Selective inhibition by phorbol 12,13-dibutyrate of the alpha 1-receptor-mediated positive inotropic effect.

Influence of the protein kinase C activator phorbol 12,13-dibutyrate on the alpha 1- and beta-adrenoceptor-mediated positive inotropic effect was studied in the rabbit ventricular myocardium. Phorbol 12,13-dibutyrate (10(-8)-10(-6) M) inhibited the positive inotropic effect mediated by alpha 1-adrenoceptors in a concentration-dependent manner, while the positive inotropy mediated by beta-adrenoceptors was not affected by phorbol 12,13-dibutyrate up to 3 x 10(-7) M. Phorbol 12,13-dibutyrate at 10(-6) M decreased the beta-mediated effect, but the extent of inhibition was less than that of alpha 1-mediated effect produced by 10(-8) M phorbol 12,13-dibutyrate. Thus, the inhibition induced by phorbol 12,13-dibutyrate was 100-fold more selective for alpha 1- than for beta-mediated inotropy. Phorbol 12,13-dibutyrate at 10(-7) M increased the basal force of contraction in some preparations, but decreased it at 3 x 10(-7) M and higher in a concentration-dependent manner.
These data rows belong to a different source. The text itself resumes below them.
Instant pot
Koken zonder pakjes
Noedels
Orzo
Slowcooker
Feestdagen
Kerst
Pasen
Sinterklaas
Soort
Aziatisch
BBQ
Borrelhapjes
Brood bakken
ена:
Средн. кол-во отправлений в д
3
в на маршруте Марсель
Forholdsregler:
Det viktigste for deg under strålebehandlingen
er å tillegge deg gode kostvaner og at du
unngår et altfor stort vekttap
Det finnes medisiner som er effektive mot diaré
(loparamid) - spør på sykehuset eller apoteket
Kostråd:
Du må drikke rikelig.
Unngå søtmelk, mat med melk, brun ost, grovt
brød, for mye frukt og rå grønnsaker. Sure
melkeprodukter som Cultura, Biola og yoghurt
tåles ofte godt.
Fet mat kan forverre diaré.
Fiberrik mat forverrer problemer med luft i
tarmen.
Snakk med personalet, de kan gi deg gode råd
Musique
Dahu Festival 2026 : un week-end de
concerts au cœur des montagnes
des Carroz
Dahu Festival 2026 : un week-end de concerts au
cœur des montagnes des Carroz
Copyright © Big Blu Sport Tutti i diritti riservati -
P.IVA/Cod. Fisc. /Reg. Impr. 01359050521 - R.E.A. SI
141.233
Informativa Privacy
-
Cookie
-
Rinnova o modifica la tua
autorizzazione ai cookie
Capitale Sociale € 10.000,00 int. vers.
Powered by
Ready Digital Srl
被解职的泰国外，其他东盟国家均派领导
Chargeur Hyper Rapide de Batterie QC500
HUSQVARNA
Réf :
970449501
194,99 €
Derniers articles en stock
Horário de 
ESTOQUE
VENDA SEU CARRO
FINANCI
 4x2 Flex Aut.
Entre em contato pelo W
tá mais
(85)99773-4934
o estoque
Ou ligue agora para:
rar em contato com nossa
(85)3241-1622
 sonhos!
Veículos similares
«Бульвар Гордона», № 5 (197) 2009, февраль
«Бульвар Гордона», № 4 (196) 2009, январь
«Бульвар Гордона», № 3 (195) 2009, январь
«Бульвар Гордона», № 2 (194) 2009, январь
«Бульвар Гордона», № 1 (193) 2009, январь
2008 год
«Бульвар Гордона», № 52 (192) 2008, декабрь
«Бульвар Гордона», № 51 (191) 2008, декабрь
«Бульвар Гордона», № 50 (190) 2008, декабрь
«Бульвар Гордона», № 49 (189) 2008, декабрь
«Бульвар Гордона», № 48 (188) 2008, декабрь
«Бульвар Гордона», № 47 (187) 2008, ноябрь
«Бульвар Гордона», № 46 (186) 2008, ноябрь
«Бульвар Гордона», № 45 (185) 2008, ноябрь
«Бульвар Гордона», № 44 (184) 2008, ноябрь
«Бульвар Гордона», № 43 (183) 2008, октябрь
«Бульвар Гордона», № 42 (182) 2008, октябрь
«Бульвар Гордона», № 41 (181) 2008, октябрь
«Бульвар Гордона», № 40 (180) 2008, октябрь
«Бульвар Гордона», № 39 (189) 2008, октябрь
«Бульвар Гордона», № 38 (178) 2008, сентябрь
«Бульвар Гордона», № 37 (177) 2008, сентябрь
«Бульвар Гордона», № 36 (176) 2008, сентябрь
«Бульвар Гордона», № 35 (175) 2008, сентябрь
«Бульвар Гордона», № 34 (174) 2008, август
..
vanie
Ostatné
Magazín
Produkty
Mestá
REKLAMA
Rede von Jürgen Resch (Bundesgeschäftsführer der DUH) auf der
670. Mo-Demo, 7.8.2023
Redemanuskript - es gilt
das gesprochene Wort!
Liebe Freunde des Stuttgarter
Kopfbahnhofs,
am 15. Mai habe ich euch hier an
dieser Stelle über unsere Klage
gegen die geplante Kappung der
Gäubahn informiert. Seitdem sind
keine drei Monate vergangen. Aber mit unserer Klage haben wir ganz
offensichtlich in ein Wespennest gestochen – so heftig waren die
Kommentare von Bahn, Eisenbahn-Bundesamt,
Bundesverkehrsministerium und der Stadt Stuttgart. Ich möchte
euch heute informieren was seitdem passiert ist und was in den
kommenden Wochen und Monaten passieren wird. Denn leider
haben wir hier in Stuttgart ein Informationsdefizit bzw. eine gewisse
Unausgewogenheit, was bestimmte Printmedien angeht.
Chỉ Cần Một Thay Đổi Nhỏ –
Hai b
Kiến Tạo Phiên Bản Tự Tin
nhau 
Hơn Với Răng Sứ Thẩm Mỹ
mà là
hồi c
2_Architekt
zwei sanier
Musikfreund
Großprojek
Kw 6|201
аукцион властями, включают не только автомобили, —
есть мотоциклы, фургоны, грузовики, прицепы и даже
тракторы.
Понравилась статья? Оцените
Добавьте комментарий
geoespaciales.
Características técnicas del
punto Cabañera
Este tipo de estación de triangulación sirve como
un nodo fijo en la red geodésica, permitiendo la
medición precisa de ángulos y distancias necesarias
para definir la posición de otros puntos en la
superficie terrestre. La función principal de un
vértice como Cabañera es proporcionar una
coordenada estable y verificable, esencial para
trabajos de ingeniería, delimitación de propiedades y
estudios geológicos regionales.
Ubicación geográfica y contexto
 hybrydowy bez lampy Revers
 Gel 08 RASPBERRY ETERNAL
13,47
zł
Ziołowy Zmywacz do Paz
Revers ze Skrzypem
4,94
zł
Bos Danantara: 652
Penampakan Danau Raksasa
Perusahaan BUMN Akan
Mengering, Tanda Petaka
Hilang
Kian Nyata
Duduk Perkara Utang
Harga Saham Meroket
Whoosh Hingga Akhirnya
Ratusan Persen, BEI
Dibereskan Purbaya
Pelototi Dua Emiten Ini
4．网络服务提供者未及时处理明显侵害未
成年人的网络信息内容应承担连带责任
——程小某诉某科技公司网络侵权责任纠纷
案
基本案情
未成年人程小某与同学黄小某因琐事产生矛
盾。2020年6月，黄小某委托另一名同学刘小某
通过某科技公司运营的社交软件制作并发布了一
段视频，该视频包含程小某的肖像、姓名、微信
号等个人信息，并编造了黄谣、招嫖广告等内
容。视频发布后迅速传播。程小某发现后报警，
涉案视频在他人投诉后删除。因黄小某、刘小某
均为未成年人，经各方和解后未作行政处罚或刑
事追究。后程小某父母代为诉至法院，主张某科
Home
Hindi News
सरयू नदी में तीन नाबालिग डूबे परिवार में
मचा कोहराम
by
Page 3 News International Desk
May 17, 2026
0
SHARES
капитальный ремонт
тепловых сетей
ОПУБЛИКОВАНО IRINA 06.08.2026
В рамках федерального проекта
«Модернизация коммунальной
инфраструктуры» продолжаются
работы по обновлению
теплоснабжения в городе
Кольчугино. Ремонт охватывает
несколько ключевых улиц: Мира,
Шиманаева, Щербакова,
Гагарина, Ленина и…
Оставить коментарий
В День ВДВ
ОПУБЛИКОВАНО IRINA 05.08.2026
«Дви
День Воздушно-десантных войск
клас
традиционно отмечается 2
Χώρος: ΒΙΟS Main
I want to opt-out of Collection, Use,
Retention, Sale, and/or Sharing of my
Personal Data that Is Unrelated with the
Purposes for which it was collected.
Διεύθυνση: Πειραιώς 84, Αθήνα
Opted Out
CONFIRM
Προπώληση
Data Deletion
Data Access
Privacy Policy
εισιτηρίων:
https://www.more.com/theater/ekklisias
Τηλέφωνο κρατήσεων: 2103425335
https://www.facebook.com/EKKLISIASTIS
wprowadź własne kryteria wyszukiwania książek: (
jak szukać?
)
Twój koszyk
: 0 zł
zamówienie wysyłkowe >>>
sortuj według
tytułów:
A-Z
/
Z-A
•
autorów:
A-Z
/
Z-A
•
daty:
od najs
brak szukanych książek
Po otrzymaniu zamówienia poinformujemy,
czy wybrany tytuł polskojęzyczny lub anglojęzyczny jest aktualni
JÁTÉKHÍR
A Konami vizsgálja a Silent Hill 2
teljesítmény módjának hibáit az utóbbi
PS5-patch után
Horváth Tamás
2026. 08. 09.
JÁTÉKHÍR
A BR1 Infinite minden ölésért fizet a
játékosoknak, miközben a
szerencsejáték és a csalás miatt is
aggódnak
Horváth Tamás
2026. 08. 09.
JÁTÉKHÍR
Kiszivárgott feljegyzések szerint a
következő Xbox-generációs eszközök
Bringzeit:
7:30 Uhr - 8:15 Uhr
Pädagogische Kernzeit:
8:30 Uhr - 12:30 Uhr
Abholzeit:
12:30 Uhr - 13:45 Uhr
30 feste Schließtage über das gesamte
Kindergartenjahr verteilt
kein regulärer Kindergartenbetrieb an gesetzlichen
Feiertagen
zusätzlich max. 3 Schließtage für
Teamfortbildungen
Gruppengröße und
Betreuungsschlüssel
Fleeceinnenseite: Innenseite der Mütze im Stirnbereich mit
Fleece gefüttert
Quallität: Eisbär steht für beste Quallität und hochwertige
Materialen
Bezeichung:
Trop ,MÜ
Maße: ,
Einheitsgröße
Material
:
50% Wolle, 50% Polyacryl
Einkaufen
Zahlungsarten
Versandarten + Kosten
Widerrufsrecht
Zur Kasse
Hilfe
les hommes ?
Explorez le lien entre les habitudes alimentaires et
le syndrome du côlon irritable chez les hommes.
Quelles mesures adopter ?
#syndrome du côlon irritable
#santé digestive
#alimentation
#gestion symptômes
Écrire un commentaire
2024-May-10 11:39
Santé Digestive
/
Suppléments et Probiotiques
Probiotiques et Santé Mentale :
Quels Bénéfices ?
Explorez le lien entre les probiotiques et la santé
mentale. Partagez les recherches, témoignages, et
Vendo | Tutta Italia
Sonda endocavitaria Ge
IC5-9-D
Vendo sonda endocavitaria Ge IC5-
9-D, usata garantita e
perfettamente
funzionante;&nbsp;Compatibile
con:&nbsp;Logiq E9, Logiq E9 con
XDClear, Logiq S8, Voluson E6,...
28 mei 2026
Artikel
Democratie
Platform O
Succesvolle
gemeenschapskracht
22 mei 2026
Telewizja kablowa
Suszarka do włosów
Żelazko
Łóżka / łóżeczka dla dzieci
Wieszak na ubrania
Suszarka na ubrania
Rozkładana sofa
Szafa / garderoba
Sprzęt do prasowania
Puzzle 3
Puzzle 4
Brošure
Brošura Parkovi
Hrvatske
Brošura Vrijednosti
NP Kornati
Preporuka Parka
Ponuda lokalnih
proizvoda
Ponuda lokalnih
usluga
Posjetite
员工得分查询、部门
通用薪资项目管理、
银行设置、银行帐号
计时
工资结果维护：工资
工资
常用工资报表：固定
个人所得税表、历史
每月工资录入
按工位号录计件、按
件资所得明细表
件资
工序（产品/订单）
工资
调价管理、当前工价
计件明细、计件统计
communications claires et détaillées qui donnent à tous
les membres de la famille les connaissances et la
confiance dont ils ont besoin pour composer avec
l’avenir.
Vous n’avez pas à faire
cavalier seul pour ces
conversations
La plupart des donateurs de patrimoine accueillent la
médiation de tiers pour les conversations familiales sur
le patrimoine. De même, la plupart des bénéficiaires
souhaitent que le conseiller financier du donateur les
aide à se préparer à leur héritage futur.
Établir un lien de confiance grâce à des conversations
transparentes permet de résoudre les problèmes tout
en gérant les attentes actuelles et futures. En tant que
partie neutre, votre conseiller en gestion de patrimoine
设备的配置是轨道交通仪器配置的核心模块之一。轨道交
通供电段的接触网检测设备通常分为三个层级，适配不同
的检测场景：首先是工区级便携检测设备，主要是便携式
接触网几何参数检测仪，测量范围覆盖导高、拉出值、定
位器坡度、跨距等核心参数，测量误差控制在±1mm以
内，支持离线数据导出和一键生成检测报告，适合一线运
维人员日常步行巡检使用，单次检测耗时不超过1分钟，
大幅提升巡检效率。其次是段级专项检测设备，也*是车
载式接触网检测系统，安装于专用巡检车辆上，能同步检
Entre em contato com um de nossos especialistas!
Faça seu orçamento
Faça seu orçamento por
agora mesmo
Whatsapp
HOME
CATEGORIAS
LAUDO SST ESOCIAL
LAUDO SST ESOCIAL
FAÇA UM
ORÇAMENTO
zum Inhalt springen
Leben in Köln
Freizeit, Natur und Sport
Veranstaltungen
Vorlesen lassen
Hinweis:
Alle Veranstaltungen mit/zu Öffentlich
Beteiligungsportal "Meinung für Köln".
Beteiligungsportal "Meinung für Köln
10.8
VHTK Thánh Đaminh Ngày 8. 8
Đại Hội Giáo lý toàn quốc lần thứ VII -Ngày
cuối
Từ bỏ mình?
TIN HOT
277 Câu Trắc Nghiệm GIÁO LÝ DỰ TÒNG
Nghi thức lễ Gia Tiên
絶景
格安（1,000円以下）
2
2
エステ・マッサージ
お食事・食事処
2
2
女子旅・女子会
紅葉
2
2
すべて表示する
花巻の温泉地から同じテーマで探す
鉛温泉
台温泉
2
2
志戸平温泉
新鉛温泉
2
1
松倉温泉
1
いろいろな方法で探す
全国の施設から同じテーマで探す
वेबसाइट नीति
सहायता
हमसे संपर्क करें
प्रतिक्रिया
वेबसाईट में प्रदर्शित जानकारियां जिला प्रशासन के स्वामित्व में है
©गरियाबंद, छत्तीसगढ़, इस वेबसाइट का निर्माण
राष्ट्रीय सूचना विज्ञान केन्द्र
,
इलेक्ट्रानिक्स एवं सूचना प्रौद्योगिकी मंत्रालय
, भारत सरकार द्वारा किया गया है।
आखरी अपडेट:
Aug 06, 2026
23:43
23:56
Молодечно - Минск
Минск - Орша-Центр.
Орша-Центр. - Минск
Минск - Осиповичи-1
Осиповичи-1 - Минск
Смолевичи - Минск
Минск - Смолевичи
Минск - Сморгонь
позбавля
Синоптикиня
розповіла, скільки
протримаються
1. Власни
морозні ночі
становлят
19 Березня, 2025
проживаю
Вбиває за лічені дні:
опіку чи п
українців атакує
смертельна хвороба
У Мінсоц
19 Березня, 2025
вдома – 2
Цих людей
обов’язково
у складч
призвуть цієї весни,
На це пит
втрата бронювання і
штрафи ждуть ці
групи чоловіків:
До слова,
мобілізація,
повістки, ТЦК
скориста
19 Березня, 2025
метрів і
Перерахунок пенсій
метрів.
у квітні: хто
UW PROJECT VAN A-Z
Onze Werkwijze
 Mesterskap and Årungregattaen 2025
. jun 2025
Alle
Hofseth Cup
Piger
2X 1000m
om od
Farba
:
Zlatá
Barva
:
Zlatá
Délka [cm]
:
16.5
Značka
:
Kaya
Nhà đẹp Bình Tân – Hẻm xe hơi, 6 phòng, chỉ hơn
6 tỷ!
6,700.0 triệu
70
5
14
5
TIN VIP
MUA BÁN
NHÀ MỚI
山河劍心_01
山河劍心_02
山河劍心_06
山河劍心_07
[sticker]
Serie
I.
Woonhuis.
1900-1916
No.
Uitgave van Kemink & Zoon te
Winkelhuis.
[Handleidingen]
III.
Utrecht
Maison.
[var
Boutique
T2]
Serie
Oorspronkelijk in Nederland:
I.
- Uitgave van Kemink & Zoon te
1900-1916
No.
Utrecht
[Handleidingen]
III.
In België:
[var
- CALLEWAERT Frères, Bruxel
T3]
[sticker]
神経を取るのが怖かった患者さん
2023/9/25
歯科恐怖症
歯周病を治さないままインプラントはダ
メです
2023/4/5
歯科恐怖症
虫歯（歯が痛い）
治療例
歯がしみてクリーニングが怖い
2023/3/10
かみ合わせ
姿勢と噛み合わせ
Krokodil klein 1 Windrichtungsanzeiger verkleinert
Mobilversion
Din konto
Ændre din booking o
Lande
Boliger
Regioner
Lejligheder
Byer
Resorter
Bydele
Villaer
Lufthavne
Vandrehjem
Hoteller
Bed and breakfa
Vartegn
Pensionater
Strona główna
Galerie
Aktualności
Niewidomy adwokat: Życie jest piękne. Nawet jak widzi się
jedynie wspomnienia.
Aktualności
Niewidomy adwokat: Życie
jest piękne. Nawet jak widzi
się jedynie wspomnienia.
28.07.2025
In membrane fractions derived from the rabbit ventricular muscle, phorbol 12,13-dibutyrate did not affect the specific binding of [3H]prazosin. A nonhydrolyzable GTP analogue GTP gamma S shifted the epinephrine-induced displacement curve of [3H]prazosin to the right, but phorbol 12,13-dibutyrate did not affect the curve. Accumulation of [3H]inositol monophosphate induced by alpha 1 stimulation was inhibited by phorbol 12,13-dibutyrate. These findings indicate that phorbol 12,13-dibutyrate may induce the selective uncoupling of the myocardial alpha 1-receptor stimulation to activation of phospholipase C, and inhibit selectively the alpha 1-mediated positive inotropy.